Demirel "İyi" demiş tek kelimeyle.
-"Ancak" diye devam edip, ardından:
-"Eğer iki kelimeyle açıklamamı isterseniz 'İyi değil'" cevabını vermiş.
AK Partinin Eskişehir'de aldığı sonuç da tıpkı yaşanmış bu olay gibi.
Partinin yönetim kadrolarında bulunan insanlar, görünen o ki seçim sonuçlarını pek de kafaya takmıyor.
-"Ne olacak canım? Partinin oyu her yerde düştü. Eskişehir'de de düşmesi gayet normal" deyip, Demirel misali tek kelimeyle "İyi" diye yorumluyor.
Ancak...
Dışarıdaki insanlar için AK partinin Eskişehir'de aldığı sonuç hiç de parti yöneticilerinin düşündüğü gibi değil.
Onlar, Demirel'in iki kelimelik izahı gibi, partinin aldığı sonucu "İyi değil" olarak yorumluyor.
Galiba AK partinin Eskişehir seçim sonucunun doğru yorumu da bul olsa gerek...
.......

Biraz da gülmek lazım

Adamın birisi şehirlerarası yolcu taşımacılığında kullanmak üzere Ford minibüs satın alır. İlk sefere çıkacağı gün çok heyecanlıdır. Yolcuları tepelemeye doldurur ve yola çıkar. Fakat minibüsü öyle hızlı kullanmaktadır ki minibüsün en arka koltuğunda oturan 60 yaslarında bir ihtiyar amca şoföre:
-"Yavrum biraz yavaş gitsene kaza yapacaksın."
Deyince şoför heyecanla,
-"Beybaba sen Ford minibüsü bilir misin?"der.
İhtiyar adam Hayır bilmiyorum" deyince şoför:
—O zaman otur yerine bir daha isime karışma" der.
Neyse seyahat bu şekilde devam eder. İleride keskin bir virajdan 120 Km hızla dönünce uçuruma yuvarlanmaktan son anda kurtulurlar. Bu arada minibüsteki yolculardan orta sıralarda oturmakta olan orta yaşlı bir kadın:
-"Şoför bey rica ederim yavaş git, evde çoluk çocuğumuz bekliyor" deyince şoför kadına
–"Abla sen Ford minibüsü bilir misin?" deyince kadın :
-"hayır nereden bileyim" der. Şoför bunun üzerine:
-" O zaman sus, bana müdahale etme" der. Yola devam ederler.
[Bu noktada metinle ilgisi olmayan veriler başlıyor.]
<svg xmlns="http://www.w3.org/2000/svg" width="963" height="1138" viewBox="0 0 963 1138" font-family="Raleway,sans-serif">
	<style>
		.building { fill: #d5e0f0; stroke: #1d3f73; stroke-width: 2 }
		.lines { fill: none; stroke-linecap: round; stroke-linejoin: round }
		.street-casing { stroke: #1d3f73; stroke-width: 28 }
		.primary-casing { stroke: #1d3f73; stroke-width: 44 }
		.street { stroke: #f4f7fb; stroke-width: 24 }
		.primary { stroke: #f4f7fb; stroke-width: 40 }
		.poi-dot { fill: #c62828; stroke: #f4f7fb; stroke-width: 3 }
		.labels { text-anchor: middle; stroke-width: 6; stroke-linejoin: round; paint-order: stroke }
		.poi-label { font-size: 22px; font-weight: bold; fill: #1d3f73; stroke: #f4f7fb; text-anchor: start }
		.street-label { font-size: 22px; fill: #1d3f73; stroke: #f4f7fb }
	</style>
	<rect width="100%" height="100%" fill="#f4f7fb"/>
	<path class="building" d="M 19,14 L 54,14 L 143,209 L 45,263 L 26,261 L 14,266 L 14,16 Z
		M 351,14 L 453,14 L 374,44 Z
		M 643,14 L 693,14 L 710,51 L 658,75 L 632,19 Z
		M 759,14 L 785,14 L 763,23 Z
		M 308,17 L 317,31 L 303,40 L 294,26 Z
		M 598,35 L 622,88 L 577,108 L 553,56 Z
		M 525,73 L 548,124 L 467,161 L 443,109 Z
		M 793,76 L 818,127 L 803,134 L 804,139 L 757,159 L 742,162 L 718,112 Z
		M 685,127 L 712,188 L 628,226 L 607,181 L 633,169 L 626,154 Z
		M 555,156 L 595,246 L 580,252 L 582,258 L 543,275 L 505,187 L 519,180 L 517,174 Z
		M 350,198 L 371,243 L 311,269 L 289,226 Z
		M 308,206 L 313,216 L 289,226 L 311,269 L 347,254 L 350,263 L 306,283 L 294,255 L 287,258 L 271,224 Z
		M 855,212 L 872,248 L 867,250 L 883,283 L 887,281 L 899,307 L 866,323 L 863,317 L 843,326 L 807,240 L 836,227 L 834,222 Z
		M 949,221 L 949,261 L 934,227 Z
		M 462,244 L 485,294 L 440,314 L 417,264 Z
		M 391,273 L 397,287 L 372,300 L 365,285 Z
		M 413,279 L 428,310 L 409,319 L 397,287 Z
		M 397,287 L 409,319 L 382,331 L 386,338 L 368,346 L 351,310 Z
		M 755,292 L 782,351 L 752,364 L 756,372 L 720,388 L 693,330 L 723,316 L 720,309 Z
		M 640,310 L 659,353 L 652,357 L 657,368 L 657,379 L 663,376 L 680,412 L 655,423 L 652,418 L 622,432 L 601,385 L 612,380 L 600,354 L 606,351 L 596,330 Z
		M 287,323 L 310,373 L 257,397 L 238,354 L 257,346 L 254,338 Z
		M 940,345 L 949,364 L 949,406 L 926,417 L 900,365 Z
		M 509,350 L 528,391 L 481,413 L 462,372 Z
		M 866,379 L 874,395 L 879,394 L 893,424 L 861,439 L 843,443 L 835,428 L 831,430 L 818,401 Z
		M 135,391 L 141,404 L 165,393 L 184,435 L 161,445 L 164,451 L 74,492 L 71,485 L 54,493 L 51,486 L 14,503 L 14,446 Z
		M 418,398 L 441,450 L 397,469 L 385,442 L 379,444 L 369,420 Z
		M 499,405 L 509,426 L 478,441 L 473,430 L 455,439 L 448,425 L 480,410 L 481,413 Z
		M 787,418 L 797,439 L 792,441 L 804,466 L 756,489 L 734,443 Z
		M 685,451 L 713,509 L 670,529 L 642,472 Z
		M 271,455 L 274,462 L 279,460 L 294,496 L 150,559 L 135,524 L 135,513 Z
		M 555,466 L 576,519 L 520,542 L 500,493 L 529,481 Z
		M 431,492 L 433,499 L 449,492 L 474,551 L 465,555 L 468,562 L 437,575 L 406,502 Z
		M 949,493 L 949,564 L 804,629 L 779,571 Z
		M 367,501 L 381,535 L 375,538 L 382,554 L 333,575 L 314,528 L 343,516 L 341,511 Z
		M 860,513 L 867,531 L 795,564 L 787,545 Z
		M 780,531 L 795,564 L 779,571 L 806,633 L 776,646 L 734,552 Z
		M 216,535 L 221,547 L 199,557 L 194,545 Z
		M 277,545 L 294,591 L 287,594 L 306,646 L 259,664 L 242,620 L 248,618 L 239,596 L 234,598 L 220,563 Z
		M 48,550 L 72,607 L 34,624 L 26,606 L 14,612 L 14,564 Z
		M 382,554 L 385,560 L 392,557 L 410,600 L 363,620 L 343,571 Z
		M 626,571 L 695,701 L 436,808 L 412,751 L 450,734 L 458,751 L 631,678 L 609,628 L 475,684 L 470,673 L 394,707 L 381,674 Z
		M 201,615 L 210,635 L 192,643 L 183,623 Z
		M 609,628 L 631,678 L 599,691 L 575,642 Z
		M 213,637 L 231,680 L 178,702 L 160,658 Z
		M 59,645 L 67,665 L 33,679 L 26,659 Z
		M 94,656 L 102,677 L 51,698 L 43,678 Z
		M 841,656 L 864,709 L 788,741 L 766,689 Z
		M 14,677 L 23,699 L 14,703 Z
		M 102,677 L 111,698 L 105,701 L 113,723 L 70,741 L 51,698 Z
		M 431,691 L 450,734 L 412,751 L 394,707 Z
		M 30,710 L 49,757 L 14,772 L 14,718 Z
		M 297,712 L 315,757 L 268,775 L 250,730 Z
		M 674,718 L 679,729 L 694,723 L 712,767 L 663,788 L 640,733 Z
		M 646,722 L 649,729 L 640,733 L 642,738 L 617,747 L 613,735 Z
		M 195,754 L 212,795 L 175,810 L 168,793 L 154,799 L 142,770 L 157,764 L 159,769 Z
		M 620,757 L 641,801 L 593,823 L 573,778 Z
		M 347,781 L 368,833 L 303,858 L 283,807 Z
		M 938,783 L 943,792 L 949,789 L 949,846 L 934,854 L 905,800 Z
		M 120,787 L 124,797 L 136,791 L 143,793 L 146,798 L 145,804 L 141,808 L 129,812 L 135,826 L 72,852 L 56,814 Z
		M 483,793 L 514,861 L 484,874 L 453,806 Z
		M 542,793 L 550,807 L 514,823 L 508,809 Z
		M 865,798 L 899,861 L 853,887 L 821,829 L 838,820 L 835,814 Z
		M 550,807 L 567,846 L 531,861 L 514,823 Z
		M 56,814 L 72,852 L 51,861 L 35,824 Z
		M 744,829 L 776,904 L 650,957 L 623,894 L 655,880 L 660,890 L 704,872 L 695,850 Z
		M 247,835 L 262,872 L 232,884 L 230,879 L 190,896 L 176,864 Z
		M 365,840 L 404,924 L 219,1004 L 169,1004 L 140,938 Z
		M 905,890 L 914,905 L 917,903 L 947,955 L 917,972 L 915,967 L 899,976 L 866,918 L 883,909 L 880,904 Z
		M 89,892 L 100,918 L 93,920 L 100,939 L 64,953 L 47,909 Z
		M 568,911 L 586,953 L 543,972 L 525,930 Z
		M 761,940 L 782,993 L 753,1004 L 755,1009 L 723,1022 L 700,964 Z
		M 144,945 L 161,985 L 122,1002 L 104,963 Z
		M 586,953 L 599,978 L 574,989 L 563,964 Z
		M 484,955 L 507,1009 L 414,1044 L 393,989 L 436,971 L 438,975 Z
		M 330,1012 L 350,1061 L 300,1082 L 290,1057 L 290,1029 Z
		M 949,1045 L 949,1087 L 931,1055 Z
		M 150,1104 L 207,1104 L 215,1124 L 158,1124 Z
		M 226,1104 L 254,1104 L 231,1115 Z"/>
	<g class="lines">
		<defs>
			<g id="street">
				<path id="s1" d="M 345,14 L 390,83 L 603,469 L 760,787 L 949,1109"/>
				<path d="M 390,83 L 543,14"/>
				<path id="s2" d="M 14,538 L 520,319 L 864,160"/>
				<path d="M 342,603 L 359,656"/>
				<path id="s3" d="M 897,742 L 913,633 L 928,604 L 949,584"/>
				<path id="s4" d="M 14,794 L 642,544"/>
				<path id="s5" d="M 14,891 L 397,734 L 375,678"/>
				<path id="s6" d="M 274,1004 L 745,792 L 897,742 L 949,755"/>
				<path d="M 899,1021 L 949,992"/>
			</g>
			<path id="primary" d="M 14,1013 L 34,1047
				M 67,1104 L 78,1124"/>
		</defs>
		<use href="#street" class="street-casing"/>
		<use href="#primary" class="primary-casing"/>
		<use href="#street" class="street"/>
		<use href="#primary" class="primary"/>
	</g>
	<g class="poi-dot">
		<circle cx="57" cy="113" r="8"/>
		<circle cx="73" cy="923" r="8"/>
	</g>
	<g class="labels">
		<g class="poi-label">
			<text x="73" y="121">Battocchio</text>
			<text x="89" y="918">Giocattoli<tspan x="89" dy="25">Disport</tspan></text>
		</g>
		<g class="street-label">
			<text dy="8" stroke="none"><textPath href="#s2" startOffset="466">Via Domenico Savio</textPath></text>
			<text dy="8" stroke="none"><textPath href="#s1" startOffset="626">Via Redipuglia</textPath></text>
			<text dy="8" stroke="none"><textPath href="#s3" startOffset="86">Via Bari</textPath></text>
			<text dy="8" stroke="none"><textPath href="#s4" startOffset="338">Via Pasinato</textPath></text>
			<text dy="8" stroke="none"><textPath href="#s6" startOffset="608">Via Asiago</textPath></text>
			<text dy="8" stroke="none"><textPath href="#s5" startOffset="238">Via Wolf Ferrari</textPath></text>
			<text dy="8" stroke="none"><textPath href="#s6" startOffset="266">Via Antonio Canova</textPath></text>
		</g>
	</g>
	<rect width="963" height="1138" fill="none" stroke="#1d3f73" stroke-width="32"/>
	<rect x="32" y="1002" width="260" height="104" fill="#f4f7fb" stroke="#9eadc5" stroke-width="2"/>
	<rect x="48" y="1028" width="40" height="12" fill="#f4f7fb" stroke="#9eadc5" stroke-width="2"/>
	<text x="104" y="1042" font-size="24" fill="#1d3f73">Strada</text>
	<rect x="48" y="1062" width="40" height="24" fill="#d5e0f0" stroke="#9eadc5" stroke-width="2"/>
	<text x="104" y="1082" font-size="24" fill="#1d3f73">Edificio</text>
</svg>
Artik minibüs öyle süratli gitmektedir ki herkesin yüreği ağzında şoförün insafa gelmesini bekler. Şoförün sağında oturan adam dayanamayıp:
-"Şoför Bey, yavaş gitsene canına mı susadın" deyince şoför:
-"Abı sen Ford minibüsü bilir misin?" deyince, adam:
-"Evet ulan biliyorum ne olacak! Der.
Bunun üzerine şoför heyecan içerisinde
-"İyi o zaman çabuk söyle bunun freni nerede?